Upload and time values were obtained from the log of each software.

Duplicati:
bytes uploaded = “SizeOfAddedFiles”
upload time = “Duration”

Duplicacy:
bytes uploaded = “bytes uploaded” in log line “All chunks”
upload time = “Total running time”

Rclone was used to obtain the total size of each remote backend.

In the first three days I used Evernote normally (adding a few notes a day, a few kb), the result was as expected:

graph01

graph02

graph03

BUT, this is the first point I didn’t understand:

1) How does the total size of Duplicacy backend grows faster if daily uploading is smaller (graph 1 x graph 2)?

Then on 26th I decided to organize my tags in Evernote (something I already wanted to do). So I standardized the nomenclature, deleted obsolete tags, rearranged, etc. That is, I didn’ t add anything (bytes), but probably all the notes were affected.

And the effect of this was:

graph04

graph05

graph06

That is, something similar to the first few days, just greater.

Then, on day 27, I ran an internal Evernote command to “optimize” the database (rebuild the search indexes, etc.) and the result (disastrous in terms of backup) was:

(and at the end there are the other points for which I would like your help to understand)

graph07

graph08

graph09

2) How could Duplicati upload have been so small (57844) if it took almost 3 hours?

3) Should I also consider the “SizeOfModifiedFiles” Duplicati log variable?

4) If the upload was so small, why the total size of the remote has grown so much?

5) Why did Duplicacy last upload take so long? Was it Dropbox’s fault?

I would like to understand all these doubts because this was a test to evaluate the backup of large files with minor daily modifications, and the real objective is to identify the best way to backup a set of 20Gb folders with mbox files, some with several Gb , others with only a few kb.

I look forward to hearing from you all.

(P.S.: Also posted on the Duplicati forum)

gchen · 29 January 2018 01:00

How does the total size of Duplicacy backend grows faster if daily uploading is smaller (graph 1 x graph 2)?

If the upload was so small, why the total size of the remote has grown so much?

I’m puzzled too. Can you post a sample of those stats line from Duplicacy here?

Why did Duplicacy last upload take so long? Was it Dropbox’s fault?

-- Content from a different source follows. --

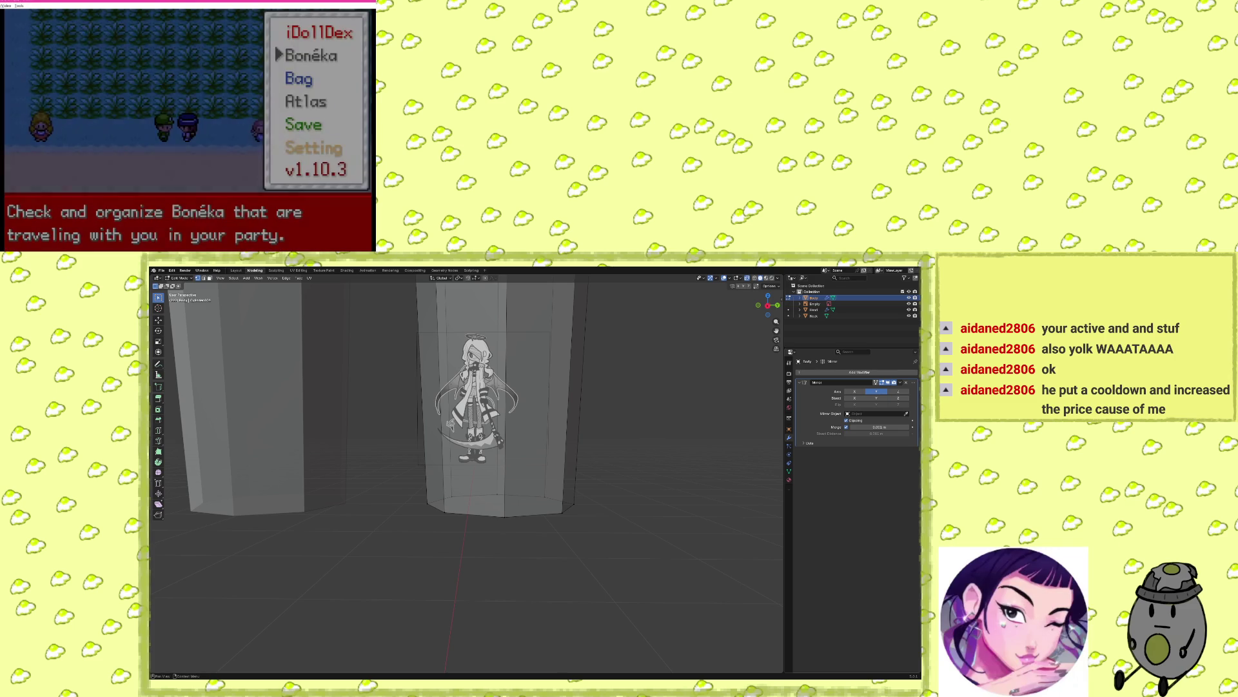
pyautogui.press('x')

This is because the chunk size is too small, so a lot of overhead is spent on other things like establishing the connections and sending the request headers etc, rather than on sending the actual data. Since the chunk size of 128K didn’t improve the deduplication efficiency by too much, I think 1M should be the optimal value for your case.

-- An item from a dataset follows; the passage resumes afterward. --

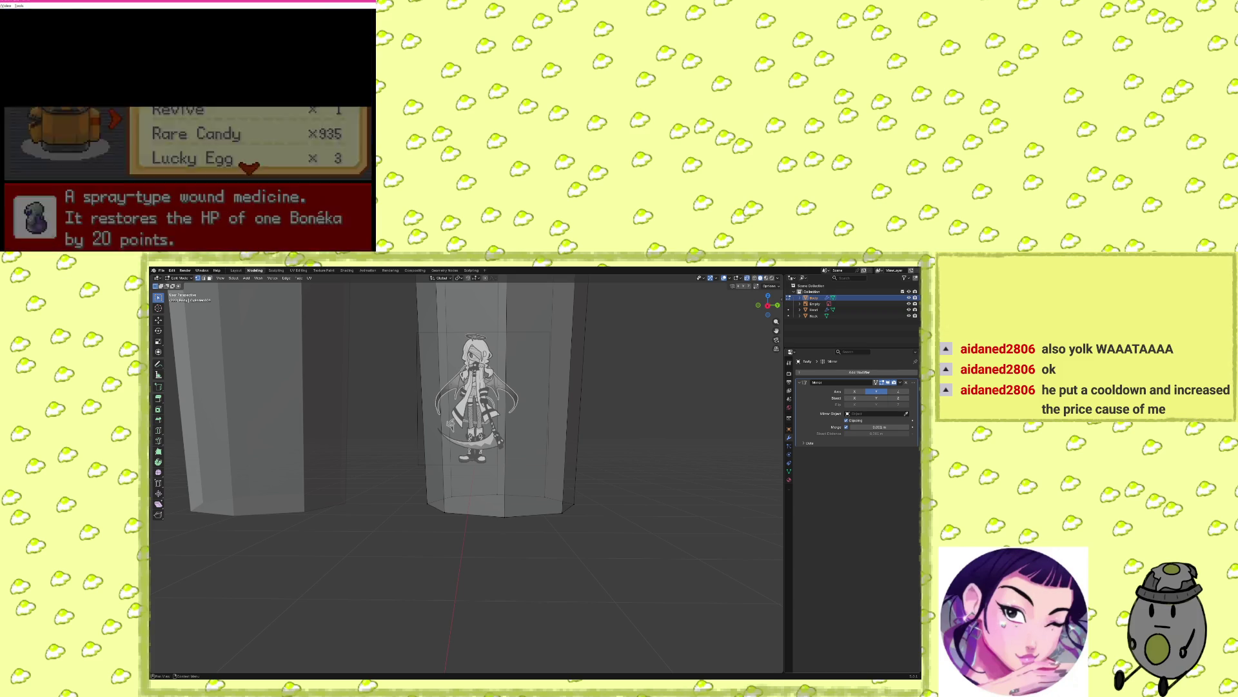
pyautogui.press('Down')
pyautogui.press('Down')
pyautogui.press('Down')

towerbr · 29 January 2018 03:03

I’m puzzled too. Can you post a sample of those stats line from Duplicacy here?

Sure! So for that:

You have the full log here.

gchen · 29 January 2018 03:38

That is actually 16,699K bytes.

All chunks: 7314 total, 895,850K bytes; 236 new, 29,529K bytes, 16,699K bytes uploaded

Then, on day 27, I ran an internal Evernote command to “optimize” the database (rebuild the search indexes, etc.) and the result (disastrous in terms of backup) was:

I wonder if the variable-size chunking algorithm can do better for this kind of database rebuild. If you want to try, you can follow the steps in one of my posts above to replay the backups – basically restoring from existing revisions in your Dropbox storage and then back up to a local storage configured to use the variable-size chunking algorithm.